Specialized Control Domains Creating Opportunities
HVDC control engineering has emerged as a premium specialization, particularly for offshore wind transmission. These roles require understanding power electronics, grid stability, and fault ride-through capabilities. Battery management system (BMS) engineers are similarly in demand at companies like Fluence Energy, where energy storage controls must balance cell-level monitoring with grid services.
Control room operators and SCADA engineers maintain the operational backbone. Unlike fossil plants with continuous thermal inertia, renewable facilities require controls that respond to rapid weather-driven output changes while maintaining grid stability commitments.
Geographic and Technical Realities
Current openings concentrate in established manufacturing hubs (Germany, India) and markets with aggressive renewable deployment. India hosts significant control engineering roles across turbine manufacturing and solar development. European positions often emphasize grid code compliance expertise specific to interconnection requirements.

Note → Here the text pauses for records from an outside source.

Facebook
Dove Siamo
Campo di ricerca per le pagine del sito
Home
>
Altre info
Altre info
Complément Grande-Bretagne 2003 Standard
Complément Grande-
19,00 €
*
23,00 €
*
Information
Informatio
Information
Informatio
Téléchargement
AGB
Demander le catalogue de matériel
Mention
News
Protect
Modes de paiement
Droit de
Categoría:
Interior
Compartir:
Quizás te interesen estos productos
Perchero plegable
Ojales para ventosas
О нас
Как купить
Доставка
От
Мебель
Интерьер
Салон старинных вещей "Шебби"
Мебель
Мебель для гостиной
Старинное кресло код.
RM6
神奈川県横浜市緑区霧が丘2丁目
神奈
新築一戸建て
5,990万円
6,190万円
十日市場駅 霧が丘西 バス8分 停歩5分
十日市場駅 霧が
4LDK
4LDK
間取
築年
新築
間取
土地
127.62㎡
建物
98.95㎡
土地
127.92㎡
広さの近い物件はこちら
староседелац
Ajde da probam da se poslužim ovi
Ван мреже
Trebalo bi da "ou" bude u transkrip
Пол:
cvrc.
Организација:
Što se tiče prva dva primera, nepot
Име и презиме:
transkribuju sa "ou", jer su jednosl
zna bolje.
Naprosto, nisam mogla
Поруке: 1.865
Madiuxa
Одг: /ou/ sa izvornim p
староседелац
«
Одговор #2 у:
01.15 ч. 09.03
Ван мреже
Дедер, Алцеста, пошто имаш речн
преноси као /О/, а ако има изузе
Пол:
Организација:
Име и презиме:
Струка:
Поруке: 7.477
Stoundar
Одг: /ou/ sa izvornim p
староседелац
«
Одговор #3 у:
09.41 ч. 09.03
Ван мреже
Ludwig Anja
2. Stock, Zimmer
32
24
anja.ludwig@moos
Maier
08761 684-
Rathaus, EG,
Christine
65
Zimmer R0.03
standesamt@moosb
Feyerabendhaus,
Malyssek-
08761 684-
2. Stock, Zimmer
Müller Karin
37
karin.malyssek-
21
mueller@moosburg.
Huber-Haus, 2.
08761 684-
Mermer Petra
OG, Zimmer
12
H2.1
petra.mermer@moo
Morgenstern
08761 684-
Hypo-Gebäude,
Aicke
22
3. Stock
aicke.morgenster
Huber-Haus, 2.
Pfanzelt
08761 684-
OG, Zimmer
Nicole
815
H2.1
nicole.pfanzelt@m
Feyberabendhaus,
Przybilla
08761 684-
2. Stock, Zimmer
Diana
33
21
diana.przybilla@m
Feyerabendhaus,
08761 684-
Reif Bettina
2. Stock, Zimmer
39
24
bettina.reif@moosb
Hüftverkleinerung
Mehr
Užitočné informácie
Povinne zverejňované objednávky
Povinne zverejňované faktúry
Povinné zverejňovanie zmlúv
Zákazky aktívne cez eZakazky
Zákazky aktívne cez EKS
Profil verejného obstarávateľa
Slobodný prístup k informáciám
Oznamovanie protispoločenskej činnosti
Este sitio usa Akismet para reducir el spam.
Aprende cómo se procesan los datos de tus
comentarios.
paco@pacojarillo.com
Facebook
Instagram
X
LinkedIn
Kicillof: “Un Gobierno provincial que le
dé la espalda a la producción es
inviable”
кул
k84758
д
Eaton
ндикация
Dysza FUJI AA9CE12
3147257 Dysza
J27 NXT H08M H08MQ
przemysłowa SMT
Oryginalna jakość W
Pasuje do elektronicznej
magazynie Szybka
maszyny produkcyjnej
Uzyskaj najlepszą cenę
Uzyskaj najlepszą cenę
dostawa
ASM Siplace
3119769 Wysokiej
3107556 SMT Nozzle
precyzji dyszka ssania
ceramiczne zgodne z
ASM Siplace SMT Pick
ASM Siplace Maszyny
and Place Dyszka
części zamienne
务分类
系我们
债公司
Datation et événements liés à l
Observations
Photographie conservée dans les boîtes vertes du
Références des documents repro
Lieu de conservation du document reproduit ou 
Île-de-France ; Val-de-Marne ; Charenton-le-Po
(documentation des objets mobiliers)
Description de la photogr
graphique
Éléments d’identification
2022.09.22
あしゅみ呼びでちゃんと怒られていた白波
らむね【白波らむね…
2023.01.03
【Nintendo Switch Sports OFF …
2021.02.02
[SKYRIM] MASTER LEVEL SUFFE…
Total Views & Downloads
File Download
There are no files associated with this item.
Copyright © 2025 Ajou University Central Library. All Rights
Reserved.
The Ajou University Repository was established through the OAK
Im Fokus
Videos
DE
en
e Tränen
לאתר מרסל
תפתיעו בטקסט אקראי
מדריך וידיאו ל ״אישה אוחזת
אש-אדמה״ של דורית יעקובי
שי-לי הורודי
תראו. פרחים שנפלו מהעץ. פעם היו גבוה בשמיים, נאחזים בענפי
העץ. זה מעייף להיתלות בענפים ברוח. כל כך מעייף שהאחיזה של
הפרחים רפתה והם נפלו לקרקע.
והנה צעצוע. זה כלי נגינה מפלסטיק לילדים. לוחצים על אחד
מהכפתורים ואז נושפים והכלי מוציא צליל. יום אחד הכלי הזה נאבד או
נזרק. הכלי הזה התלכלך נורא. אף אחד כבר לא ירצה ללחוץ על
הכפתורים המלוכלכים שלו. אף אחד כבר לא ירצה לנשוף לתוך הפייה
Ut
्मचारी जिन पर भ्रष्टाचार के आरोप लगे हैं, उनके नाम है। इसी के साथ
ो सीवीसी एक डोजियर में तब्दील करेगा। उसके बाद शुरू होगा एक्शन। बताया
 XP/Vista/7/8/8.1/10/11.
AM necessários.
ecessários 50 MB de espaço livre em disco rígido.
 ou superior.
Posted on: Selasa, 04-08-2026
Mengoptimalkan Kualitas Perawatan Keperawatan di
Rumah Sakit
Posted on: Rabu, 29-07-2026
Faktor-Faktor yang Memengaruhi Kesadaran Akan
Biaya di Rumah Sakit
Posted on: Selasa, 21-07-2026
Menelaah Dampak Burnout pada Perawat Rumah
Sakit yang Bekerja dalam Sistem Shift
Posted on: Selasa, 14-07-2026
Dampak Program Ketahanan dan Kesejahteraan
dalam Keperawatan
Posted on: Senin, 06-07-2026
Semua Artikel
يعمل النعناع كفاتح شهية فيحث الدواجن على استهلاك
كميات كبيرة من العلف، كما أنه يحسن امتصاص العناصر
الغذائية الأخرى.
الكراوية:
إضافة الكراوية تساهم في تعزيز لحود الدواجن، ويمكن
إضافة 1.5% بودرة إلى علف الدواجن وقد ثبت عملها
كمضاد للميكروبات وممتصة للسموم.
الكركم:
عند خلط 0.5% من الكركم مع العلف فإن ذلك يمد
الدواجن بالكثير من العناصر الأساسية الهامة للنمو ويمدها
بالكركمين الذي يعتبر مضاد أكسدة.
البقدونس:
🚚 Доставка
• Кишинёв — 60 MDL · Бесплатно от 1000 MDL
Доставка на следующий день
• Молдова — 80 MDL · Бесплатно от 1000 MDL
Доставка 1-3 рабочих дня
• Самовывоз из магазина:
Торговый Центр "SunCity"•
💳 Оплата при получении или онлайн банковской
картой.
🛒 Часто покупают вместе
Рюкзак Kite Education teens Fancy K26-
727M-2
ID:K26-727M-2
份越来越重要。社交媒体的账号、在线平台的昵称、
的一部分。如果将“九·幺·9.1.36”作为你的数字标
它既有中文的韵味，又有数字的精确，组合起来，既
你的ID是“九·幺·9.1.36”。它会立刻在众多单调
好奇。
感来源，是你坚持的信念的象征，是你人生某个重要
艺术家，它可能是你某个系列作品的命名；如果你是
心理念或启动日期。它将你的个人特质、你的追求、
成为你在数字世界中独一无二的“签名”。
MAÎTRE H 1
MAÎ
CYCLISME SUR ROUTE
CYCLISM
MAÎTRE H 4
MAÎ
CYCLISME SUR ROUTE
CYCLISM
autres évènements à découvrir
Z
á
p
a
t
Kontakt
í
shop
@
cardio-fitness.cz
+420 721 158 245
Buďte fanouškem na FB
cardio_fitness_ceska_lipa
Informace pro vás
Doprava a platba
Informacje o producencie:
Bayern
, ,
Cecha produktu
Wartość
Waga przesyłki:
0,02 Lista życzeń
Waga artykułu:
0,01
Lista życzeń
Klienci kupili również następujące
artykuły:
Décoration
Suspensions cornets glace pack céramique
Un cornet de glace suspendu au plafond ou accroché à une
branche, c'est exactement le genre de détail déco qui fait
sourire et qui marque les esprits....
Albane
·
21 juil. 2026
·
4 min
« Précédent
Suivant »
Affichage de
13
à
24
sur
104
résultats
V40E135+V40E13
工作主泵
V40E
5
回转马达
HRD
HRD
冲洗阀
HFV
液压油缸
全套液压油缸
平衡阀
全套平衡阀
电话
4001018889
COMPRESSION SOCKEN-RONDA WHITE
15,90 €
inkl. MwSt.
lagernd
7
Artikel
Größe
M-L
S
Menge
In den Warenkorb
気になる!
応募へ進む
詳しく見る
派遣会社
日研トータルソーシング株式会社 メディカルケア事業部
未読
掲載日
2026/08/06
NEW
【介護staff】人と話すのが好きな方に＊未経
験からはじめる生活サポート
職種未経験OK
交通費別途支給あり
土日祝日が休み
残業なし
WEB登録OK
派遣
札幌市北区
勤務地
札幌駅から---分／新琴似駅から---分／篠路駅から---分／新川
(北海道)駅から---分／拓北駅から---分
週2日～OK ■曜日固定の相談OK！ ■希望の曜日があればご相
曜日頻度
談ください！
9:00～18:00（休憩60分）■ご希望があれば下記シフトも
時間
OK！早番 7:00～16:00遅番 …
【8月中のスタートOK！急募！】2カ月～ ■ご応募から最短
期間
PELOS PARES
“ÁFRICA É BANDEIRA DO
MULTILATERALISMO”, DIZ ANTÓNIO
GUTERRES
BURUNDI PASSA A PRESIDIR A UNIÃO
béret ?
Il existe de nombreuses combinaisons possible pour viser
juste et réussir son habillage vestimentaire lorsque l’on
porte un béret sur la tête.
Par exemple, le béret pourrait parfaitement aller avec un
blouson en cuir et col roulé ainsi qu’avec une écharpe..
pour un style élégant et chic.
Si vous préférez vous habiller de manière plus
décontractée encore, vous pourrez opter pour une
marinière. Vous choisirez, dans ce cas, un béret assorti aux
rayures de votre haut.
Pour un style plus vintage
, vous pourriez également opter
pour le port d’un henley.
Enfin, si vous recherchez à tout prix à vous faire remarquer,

Engineers transitioning from process control or automotive embedded systems find their PLC programming and systems integration skills directly applicable. However, renewable-specific knowledge around grid codes, power quality standards, and power systems protection distinguishes successful candidates. Understanding both IEC 61850 communication protocols and the practical constraints of remote unmanned facilities provides significant advantage.
The field increasingly values engineers who can work across traditional boundaries. Controls expertise combined with power electronics, battery chemistry knowledge, or grid integration experience positions engineers for hybrid plant projects where solar, wind, and storage operate as coordinated systems rather than independent assets.